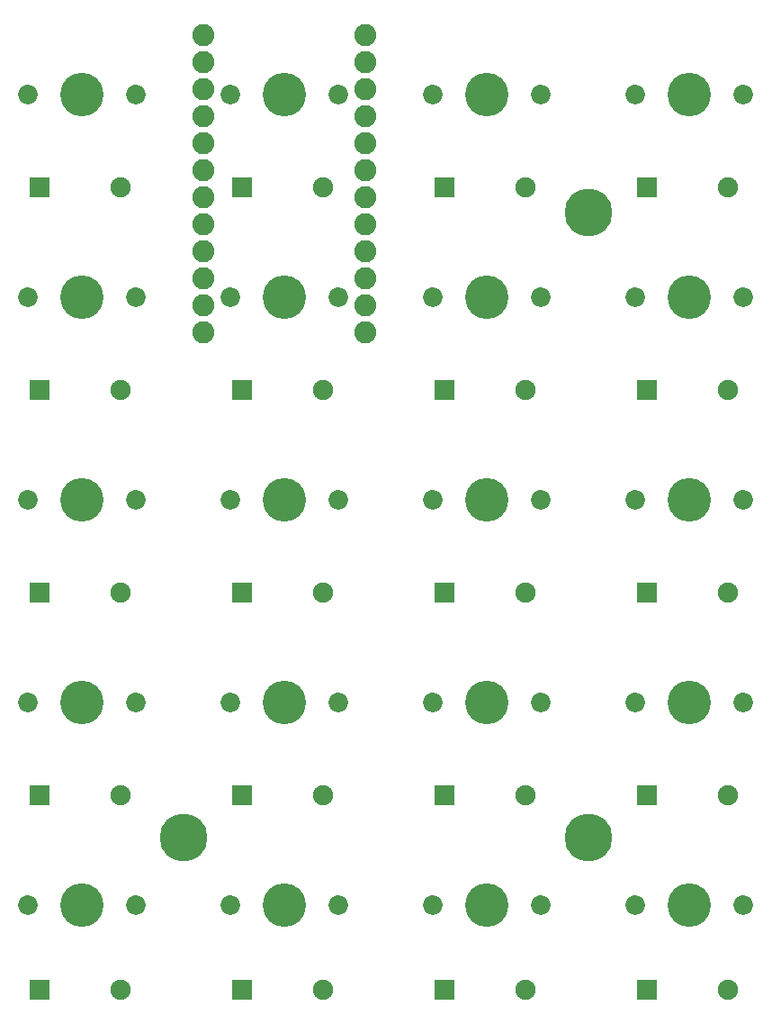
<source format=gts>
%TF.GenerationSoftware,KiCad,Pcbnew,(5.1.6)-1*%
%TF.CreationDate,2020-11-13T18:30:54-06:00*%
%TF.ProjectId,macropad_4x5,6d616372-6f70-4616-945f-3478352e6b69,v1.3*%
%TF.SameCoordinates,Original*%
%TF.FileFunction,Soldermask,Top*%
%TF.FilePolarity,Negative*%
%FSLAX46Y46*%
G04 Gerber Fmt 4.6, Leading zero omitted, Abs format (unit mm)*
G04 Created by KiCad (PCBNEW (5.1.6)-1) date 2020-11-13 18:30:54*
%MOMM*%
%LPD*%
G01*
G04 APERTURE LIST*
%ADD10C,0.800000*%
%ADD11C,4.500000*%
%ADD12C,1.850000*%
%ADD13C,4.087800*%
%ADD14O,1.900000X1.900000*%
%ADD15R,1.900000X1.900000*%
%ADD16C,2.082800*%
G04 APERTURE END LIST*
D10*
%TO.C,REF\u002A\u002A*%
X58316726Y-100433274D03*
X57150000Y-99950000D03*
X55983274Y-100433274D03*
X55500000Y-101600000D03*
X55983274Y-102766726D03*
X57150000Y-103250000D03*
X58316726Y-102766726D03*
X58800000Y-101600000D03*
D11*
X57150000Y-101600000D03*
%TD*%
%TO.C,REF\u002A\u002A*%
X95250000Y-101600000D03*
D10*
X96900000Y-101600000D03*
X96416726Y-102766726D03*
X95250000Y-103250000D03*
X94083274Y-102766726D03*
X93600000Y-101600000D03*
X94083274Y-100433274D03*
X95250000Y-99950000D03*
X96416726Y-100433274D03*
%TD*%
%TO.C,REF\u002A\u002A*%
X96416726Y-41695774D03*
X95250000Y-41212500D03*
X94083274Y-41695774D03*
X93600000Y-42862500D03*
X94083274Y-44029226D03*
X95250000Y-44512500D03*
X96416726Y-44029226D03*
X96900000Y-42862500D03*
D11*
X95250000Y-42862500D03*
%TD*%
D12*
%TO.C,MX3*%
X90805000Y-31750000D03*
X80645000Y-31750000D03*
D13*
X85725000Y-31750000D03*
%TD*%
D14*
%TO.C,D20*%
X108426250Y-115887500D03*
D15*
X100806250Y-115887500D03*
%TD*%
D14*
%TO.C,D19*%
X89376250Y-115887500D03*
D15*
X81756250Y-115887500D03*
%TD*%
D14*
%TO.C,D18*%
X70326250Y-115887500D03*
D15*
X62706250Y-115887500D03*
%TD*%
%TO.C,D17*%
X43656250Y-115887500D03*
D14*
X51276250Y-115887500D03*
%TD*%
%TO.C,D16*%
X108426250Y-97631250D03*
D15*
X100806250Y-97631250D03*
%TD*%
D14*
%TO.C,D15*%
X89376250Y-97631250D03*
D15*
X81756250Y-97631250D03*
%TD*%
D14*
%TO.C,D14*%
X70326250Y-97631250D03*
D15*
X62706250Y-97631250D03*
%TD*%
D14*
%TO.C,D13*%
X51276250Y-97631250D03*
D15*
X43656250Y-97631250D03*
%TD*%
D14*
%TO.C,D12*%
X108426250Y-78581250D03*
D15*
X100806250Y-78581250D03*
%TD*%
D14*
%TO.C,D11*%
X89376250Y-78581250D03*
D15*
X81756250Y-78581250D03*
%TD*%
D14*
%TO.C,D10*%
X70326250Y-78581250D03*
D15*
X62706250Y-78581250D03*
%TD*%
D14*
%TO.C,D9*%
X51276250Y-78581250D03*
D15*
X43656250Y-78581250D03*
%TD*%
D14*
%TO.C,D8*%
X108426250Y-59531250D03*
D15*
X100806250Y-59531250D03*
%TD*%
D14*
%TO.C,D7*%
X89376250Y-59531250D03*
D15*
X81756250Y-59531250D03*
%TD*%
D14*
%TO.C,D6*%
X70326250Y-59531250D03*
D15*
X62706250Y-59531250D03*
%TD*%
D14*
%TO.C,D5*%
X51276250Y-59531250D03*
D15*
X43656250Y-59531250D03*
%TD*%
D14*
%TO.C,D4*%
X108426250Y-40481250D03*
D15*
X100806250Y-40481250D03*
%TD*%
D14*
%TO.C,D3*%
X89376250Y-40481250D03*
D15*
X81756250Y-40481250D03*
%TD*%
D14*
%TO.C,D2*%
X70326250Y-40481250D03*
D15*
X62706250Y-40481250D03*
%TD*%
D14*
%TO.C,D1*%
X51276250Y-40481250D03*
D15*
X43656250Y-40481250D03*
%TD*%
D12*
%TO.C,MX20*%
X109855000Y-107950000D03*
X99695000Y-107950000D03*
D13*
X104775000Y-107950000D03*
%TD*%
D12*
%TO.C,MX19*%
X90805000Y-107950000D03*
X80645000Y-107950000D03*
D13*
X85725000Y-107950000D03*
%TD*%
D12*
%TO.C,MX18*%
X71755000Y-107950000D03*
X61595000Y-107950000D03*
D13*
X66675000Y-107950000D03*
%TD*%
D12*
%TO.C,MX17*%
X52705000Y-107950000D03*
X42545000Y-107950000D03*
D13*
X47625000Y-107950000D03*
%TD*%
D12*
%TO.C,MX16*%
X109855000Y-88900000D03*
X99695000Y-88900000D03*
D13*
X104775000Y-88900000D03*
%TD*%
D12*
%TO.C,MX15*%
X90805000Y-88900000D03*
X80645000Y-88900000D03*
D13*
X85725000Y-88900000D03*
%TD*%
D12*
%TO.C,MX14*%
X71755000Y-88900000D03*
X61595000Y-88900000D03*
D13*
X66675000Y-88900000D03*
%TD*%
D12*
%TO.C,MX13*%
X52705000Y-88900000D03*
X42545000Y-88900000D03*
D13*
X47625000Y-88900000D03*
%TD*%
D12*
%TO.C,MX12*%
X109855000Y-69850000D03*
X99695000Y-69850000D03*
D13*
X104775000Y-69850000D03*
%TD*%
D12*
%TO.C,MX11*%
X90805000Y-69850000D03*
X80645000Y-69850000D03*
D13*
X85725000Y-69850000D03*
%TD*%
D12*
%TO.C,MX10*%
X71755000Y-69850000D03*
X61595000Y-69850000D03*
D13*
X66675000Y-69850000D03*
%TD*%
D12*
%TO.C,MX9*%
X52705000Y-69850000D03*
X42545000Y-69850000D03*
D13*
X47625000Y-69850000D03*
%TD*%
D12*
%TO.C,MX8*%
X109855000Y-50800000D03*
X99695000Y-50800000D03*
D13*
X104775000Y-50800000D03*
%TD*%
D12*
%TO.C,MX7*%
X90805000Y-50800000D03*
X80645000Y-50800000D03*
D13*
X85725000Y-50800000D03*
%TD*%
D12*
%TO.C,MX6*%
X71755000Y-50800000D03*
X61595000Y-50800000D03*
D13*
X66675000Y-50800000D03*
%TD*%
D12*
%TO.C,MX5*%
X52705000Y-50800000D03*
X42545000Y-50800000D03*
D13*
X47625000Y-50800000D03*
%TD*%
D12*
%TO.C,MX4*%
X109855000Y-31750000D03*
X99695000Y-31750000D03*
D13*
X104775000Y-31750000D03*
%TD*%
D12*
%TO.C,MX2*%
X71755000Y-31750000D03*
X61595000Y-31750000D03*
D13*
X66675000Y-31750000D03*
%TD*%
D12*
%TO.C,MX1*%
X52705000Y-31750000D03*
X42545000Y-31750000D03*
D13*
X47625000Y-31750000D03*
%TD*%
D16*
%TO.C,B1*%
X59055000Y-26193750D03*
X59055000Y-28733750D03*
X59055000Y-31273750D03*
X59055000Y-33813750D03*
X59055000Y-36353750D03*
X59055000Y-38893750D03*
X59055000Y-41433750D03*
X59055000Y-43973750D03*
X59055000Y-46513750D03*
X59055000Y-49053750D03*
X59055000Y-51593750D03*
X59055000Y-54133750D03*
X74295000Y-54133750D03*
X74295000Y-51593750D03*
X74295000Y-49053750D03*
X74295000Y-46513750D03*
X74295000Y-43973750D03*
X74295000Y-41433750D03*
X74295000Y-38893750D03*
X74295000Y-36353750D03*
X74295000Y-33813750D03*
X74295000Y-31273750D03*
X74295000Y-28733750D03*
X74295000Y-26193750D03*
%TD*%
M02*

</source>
────────────────────────────────────────
● HOW TO COMPLETE THIS TASK
Where the word "APERTURE" appears in a line of the entries, copy that line.

● RESPONSE AREA
G04 APERTURE LIST*
G04 APERTURE END LIST*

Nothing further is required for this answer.